Data Integrity Management
This guidance explains the Library’s approach to creating and managing information used to track data integrity over time.
Establishing Data Fixity
The Library requires accurate bit-level preservation of permanent digital collections content stored in preservation storage systems and monitored in approved inventory systems. Because fixity information is essential for determining that content has not changed, it should be generated as early as possible in the acquisitions process. Ideally, third parties transferring content to the Library of Congress should provide fixity information so that it is possible to verify that content has been accurately transferred. When fixity information has not been provided, fixity information should be created as early as possible in the process of ingesting.
Fixity information should be established and logged at both the individual file level and at aggregate levels.
In order to maintain bit-level preservation, DCMS and OCIO coordinate on routine data integrity reviews that are performed through approved inventory systems. DCMS will support Digital Content Managers in identifying and resolving issues raised through reviews. The current priority is to conduct full routine reviews of inventoried digital content, but this is contingent on having a copy of all inventoried digital collection content in on- or near-line storage, an identified business need. Based on current technical capabilities, a review of content in high-latency, archival storage systems may be restricted to a representative sample. The frequency of routine data integrity reviews will be optimized over time as DCMS and OCIO discuss how to most effectively harmonize the review cycle with expected degradation cycles.

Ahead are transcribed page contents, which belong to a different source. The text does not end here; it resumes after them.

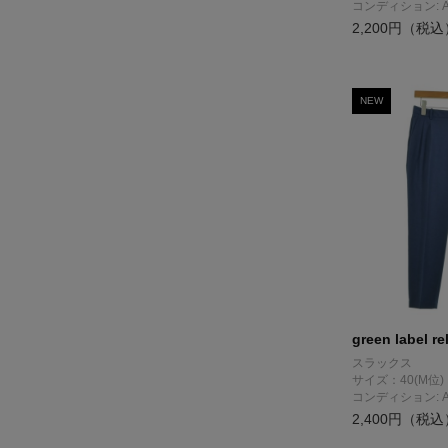
コンディション: 
2,200円（税込
NEW
green label re
スラックス
サイズ：40(M位)
コンディション: 
2,400円（税込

The Library currently monitors changes in digital content by recording and comparing fixity metadata about digital items. At the file level, for example, fixity checks may be performed against cryptographic hash values, such as those generated by MD5 or SHA algorithms, which are monitored through manifests stored in approved inventory systems. Content stored in BagIt External link structure also contains checksum manifests. Logs of all data integrity checks are maintained as auditable records and currently are stored within the approved inventory system. Data integrity information is stored by approved inventory systems and should be retained as long as the content remains part of the Library's collections.